Galleries come and go, but gallery-owner Albert Shahinian has hung in there for 16 years, making him one of the rare survivors in the fast-changing mid Hudson Valley arts scene. Partly his success is due to his flexibility – the gallery has moved several times – and partly to his background as a jack-of-all-trades. Besides art dealer, he has been a freelance curator, conductor and musical director, tall-ship sailor, cook and booking agent and managing director of the Pauline Oliveros Foundation.
That gives him a unique perspective on the cultural scene and its shifts over nearly 30 years, dating back to the snowy day in 1986 when he showed up at the Clearwater at its former winter quarters in Saugerties, eager to help out and wearing shorts. Shahinian has been here through thick and thin, through cultural renaissances and abrupt, grueling downturns. Through it all, he has held on. He knows a few things.
Originally from Los Angeles, he studied conducting and music at Occidental College in California, earning a Master’s. When his wife got accepted at Union Theological Seminary, in New York City, he came east with her in 1982, teaching school, conducting his own musical groups and working as a music director. He discovered the sloop Clearwater through a friend and was immediately enthralled, having grown up in the coastal neighborhood of Mar Vista, in the shadow of tall ships.
He got divorced and worked a bunch of different jobs, eventually ending up in Saugerties, working for the Clearwater and as a music director for a Presbyterian Church. He became the cook for the Clearwater and subsequently worked on seven different ships after getting his Merchant Marine and captain’s licenses. One particularly memorable sail was from St. Petersburg to the US on the schooner Te Vega, a glasnost-era trip launched by citizens. For several years after, he oversaw the education program at Clearwater. Meanwhile, he got involved with the Barrett Art Center in Poughkeepsie, joining the board in the early 1990s.
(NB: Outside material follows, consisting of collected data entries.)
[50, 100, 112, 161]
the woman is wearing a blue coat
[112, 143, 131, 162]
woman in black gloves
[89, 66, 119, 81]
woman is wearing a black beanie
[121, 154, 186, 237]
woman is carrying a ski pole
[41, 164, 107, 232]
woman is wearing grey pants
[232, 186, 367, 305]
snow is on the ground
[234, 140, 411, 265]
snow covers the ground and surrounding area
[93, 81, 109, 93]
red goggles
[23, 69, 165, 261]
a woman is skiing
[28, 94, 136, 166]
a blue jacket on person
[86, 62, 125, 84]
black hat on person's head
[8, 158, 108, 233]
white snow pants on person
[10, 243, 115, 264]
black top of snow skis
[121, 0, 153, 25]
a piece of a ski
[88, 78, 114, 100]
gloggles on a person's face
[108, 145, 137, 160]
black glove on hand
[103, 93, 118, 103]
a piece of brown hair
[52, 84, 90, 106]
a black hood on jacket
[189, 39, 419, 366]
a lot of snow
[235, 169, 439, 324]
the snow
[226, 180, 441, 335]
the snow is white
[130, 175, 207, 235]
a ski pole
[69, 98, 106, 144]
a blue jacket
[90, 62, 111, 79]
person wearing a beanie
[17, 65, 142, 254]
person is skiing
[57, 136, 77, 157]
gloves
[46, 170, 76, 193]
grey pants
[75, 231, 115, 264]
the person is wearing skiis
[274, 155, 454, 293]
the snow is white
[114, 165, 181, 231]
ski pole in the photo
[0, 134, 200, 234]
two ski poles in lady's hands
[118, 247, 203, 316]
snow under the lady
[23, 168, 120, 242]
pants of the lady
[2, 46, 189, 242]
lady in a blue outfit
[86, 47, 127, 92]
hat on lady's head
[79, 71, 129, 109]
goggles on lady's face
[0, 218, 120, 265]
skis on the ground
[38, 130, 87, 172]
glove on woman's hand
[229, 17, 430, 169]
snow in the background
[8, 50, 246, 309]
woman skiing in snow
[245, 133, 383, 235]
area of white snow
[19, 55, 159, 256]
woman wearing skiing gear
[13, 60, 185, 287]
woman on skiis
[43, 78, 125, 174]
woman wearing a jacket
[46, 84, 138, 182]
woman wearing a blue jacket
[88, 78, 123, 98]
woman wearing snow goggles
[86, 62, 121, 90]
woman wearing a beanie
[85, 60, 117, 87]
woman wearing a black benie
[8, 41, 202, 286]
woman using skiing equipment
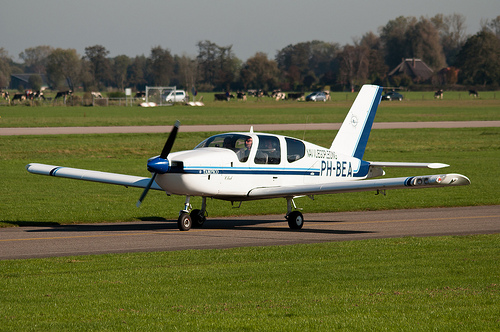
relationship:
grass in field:
[0, 230, 497, 330] [0, 88, 497, 330]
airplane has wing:
[24, 83, 470, 232] [25, 161, 163, 195]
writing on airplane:
[306, 145, 336, 160] [24, 83, 470, 232]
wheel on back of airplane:
[285, 206, 305, 231] [24, 83, 470, 232]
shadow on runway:
[0, 215, 380, 234] [0, 204, 499, 258]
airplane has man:
[24, 83, 470, 232] [236, 134, 254, 161]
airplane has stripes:
[30, 83, 470, 231] [181, 166, 357, 178]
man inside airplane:
[236, 134, 254, 161] [24, 83, 470, 232]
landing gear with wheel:
[281, 194, 307, 231] [285, 209, 305, 231]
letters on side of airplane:
[318, 158, 353, 178] [24, 83, 470, 232]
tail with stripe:
[328, 82, 384, 158] [356, 85, 378, 155]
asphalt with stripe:
[37, 223, 166, 252] [3, 230, 88, 242]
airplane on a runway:
[24, 83, 470, 232] [6, 203, 481, 255]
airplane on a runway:
[24, 83, 470, 232] [9, 206, 464, 246]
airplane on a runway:
[30, 83, 470, 231] [3, 200, 475, 243]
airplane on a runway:
[30, 83, 470, 231] [14, 209, 464, 249]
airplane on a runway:
[24, 83, 470, 232] [14, 209, 464, 249]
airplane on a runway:
[30, 83, 470, 231] [9, 206, 464, 246]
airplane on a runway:
[30, 83, 470, 231] [3, 207, 465, 254]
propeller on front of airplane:
[136, 120, 181, 203] [24, 83, 470, 232]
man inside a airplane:
[242, 134, 253, 159] [24, 83, 470, 232]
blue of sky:
[2, 0, 356, 35] [0, 1, 478, 84]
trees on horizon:
[236, 50, 283, 101] [6, 6, 483, 96]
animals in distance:
[14, 81, 291, 107] [15, 51, 480, 109]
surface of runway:
[67, 222, 137, 252] [1, 208, 421, 255]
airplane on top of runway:
[24, 83, 470, 232] [16, 200, 478, 257]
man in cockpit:
[236, 134, 254, 161] [202, 132, 280, 167]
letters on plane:
[303, 145, 376, 192] [60, 90, 463, 237]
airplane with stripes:
[24, 83, 470, 232] [191, 148, 311, 184]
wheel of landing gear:
[285, 209, 305, 231] [281, 194, 304, 230]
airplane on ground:
[24, 83, 470, 232] [184, 232, 374, 308]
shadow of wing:
[0, 215, 380, 234] [248, 172, 470, 204]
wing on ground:
[248, 172, 470, 204] [296, 241, 454, 294]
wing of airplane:
[310, 168, 461, 201] [49, 82, 465, 283]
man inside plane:
[236, 134, 254, 161] [30, 86, 483, 247]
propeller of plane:
[136, 120, 181, 203] [39, 74, 466, 247]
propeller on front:
[136, 120, 181, 203] [99, 115, 255, 245]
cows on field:
[8, 58, 108, 137] [3, 100, 161, 147]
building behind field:
[382, 57, 432, 89] [389, 87, 482, 130]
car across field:
[130, 77, 212, 123] [151, 96, 275, 136]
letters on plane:
[314, 160, 378, 191] [84, 75, 464, 247]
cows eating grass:
[6, 86, 481, 105] [0, 90, 499, 129]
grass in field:
[0, 90, 499, 129] [0, 88, 497, 330]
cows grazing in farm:
[6, 87, 480, 108] [2, 85, 494, 125]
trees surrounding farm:
[3, 15, 497, 92] [2, 85, 494, 125]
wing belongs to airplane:
[248, 172, 470, 204] [30, 83, 470, 231]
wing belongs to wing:
[24, 157, 164, 194] [248, 172, 470, 204]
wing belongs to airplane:
[24, 157, 164, 194] [30, 83, 470, 231]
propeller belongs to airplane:
[132, 117, 186, 209] [23, 78, 475, 239]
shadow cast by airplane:
[2, 212, 382, 234] [23, 78, 475, 239]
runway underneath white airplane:
[6, 205, 484, 244] [30, 83, 470, 231]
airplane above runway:
[30, 83, 470, 231] [4, 200, 484, 250]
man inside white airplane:
[236, 134, 254, 161] [30, 83, 470, 231]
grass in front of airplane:
[0, 230, 497, 330] [30, 83, 470, 231]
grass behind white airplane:
[0, 126, 498, 227] [30, 83, 470, 231]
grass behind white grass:
[0, 90, 499, 129] [2, 252, 484, 326]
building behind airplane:
[379, 50, 436, 90] [30, 83, 470, 231]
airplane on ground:
[24, 83, 470, 232] [4, 100, 484, 328]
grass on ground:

In the late 1990s, he worked at the Pauline Oliveros Foundation, which enabled him to reconnect with his musical interests and sparked his engagement with the visual arts. He ran the gallery in downtown Poughkeepsie owned by Lorraine Kessler when she took a medical leave-of-absence for a year and soon took over the vacant space next door as well. In addition, he opened the Poughkeepsie Art Museum in 2003. It was located in a former Salvation Army building. Shahinian organized numerous exhibitions, of which the high points were the Fred Franck retrospective (Franck wrote Zen of Seeing and worked in many media) and a show of posters and other memorabilia connected with Christo and Jean Claude’s Gates installation in Central Park.
In 2005 Shahinian held his first “Luminous Landscape show,” which has since become an annual event (the latest installment is on view at his gallery; see below), and sold nothing. “By the end of that year, I knew something big was coming down the pike,” he said. The Poughkeepsie Renaissance was fading. His gallery space regularly flooded due to a garbage-clogged sewer main, and his wife, Joanna Hess, whom he had married in 1993, was ill.